Shrink a database prior to a server migration?

  • Hello everyone. I was hoping for a little clarification here.

    I have a database to move to a new server next week. Due to some bad programming, the database grew to 130GB, when there is only 50GB worth of data.

    Now I realize that we don't generally want to shrink a database due to fragmentation, etc. However, since I am moving the database to a new server, I would like to shrink it.

    Questions

    1) To remove any fragmentation from the system, I would simply need to rebuild all of the indexes once the move is complete correct?

    2) Since I have a limited time to complete the move, I am considering shrinking the database in small sections. Does anyone have an experence doing this and if so, the pro/cons of doing this? I have testing the shrink, and it took roughly 6 hours on my staging server to complete. Granted, Staging is not production, but I really cannot afford the downtime on the server.

    Thoughts/directions?

    Thanks,

    Fraggle

  • The thing to compare is how long the shrink takes v the copy. If the copy is quicker, and it could be since that isn't a lot of downtime, why shrink?

    1. You are correct, but keep in mind that you aren't talking a lot of data, you might want the rebuild anyway.

    2. Is this one file? Typically shrinking by file is quicker for some reason.

    Keep in mind that you'll be growing this database again to accommodate data. So don't shrink too far.

  • Well since I am one of those part-time DBA's and I am pretty sure the SSIS package for the almost 400 tables we have would take a while to build, the shrink is going to take a bit less time....unless you know of something that will do it for me, which would be GREAT!

    Yup, Planning to leave about 15% free space above the current size for space as that should last about 6-8 months with the current growth statistics.

    Fraggle

  • Why use SSIS? Why not backup and restore?

  • Please correct me if I am wrong, but wouldn't the restore process keep the MDF file the exact same size. As such, I am still left with a 130GB MDF file with only 50GB of space being used.

    Fraggle

  • Yep, but the backup file won't be 130GB. It will be the data size (with some log records). You can copy 50GB there, restore, then shrink if you really need it. However when you shrink, you'll want to leave space for data growth + reindexing.
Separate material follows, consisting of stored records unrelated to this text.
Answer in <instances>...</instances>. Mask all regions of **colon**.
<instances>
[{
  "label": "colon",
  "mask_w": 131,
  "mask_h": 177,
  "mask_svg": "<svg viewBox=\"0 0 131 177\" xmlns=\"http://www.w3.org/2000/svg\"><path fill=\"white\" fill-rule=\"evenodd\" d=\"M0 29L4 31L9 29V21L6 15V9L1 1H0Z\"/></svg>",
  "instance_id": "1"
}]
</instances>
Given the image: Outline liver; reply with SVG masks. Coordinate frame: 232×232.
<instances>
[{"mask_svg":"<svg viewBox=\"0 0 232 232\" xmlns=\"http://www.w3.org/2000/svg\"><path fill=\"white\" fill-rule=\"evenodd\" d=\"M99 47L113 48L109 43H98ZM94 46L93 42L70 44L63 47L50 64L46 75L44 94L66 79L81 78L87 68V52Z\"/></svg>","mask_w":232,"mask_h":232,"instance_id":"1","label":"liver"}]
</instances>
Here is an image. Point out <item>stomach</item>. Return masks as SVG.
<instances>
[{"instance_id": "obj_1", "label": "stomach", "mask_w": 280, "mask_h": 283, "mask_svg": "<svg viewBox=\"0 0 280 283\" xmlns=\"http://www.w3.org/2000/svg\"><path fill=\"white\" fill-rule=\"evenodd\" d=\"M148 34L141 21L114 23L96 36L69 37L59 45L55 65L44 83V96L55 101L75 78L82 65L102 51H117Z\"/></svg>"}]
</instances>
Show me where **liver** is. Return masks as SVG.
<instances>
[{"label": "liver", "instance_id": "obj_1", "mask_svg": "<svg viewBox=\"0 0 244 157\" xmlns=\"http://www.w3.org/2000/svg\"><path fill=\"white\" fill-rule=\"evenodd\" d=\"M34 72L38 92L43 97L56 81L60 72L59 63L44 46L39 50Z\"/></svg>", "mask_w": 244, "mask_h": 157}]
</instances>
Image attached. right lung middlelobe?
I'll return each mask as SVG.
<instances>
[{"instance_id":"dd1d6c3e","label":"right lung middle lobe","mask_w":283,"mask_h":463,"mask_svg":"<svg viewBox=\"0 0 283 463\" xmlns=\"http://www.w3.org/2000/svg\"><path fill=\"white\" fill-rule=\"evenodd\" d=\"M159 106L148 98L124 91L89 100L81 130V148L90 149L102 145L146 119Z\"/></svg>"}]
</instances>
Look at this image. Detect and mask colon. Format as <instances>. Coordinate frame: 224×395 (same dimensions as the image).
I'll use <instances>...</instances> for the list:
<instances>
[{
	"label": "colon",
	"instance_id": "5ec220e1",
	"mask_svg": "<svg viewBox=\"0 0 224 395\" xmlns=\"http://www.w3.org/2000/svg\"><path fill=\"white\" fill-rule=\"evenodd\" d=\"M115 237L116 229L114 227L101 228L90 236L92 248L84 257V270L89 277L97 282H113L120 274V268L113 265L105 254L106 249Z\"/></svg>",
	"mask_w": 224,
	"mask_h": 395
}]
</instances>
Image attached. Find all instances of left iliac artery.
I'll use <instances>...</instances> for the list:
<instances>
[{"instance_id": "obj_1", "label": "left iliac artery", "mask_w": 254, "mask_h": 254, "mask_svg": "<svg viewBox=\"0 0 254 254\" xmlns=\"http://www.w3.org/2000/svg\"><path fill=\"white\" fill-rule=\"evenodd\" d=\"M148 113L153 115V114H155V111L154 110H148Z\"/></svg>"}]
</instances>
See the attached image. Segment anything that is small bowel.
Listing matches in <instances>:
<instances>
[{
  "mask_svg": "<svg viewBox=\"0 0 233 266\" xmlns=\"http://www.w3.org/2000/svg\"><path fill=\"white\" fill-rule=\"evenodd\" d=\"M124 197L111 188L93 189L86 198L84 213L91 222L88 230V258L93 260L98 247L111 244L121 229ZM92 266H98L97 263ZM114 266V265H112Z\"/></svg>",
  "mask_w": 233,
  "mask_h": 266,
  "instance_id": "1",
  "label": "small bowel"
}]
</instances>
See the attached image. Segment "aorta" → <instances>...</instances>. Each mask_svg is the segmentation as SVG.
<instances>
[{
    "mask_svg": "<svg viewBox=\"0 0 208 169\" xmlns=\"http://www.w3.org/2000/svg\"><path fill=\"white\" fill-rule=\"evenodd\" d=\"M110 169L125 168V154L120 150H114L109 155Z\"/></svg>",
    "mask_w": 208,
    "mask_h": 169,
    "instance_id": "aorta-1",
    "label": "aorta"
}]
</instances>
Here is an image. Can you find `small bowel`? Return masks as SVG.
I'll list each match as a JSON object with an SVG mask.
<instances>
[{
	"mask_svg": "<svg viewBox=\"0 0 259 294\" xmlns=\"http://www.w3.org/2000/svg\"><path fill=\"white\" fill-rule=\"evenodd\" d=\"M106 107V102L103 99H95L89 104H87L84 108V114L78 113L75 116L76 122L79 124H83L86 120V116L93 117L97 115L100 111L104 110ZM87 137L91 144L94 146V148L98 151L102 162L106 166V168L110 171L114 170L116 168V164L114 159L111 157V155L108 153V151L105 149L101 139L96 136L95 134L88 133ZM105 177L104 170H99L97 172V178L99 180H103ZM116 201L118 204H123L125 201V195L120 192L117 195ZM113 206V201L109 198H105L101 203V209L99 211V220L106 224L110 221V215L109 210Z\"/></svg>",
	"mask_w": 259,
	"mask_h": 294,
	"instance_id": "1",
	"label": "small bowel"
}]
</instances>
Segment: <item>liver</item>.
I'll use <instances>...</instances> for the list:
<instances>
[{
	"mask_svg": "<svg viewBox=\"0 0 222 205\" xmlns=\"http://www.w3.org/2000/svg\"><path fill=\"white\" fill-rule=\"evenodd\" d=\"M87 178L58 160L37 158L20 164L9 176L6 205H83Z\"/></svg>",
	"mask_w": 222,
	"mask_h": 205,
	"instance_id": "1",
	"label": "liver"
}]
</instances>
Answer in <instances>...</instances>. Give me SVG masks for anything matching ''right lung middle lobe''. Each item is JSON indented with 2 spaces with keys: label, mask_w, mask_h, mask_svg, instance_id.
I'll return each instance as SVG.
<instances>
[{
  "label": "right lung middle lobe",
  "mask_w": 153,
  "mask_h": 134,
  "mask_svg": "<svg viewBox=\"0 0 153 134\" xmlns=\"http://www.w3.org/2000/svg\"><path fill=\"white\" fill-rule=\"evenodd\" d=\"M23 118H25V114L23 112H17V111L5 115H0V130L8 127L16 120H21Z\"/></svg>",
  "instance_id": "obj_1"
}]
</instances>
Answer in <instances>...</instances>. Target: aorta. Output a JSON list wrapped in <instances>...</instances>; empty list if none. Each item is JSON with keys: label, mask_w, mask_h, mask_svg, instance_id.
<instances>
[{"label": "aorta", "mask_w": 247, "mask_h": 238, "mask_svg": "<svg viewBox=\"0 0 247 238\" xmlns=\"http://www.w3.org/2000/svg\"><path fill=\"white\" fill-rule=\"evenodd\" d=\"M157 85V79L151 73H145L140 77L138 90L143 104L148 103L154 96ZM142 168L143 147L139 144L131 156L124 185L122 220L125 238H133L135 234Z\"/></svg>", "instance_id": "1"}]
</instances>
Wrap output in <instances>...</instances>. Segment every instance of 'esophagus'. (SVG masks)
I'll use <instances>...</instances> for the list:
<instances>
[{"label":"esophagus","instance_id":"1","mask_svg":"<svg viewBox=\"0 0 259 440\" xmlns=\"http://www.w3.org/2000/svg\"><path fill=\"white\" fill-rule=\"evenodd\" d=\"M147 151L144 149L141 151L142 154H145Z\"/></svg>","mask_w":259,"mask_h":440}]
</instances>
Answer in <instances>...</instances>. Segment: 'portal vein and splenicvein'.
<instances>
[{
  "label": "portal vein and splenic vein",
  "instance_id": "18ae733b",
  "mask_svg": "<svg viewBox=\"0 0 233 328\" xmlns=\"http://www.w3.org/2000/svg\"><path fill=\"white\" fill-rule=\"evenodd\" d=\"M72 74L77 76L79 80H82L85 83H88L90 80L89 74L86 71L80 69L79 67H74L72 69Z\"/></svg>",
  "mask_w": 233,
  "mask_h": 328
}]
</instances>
Not sure if that is 60GB, 70GB or 90GB, but you'd have to make that call.

  • do the normal shrink file process, then goto DB properties and change the mdf (data file) size to 60GB from 130GB.

    This will take care of releasing the extra space that has been occuppied by the database.

    Let me know if this worked.

  • Steve Jones - Editor (5/4/2010)


    Yep, but the backup file won't be 130GB. It will be the data size (with some log records). You can copy 50GB there, restore, then shrink if you really need it. However when you shrink, you'll want to leave space for data growth + reindexing. Not sure if that is 60GB, 70GB or 90GB, but you'd have to make that call.

    Steve, this is the point. Due to the bad code, I am wanting to shrink. Space ins't an issue on the production server, but it is on the staging server. An this has roughly 80GB of wasted space in it.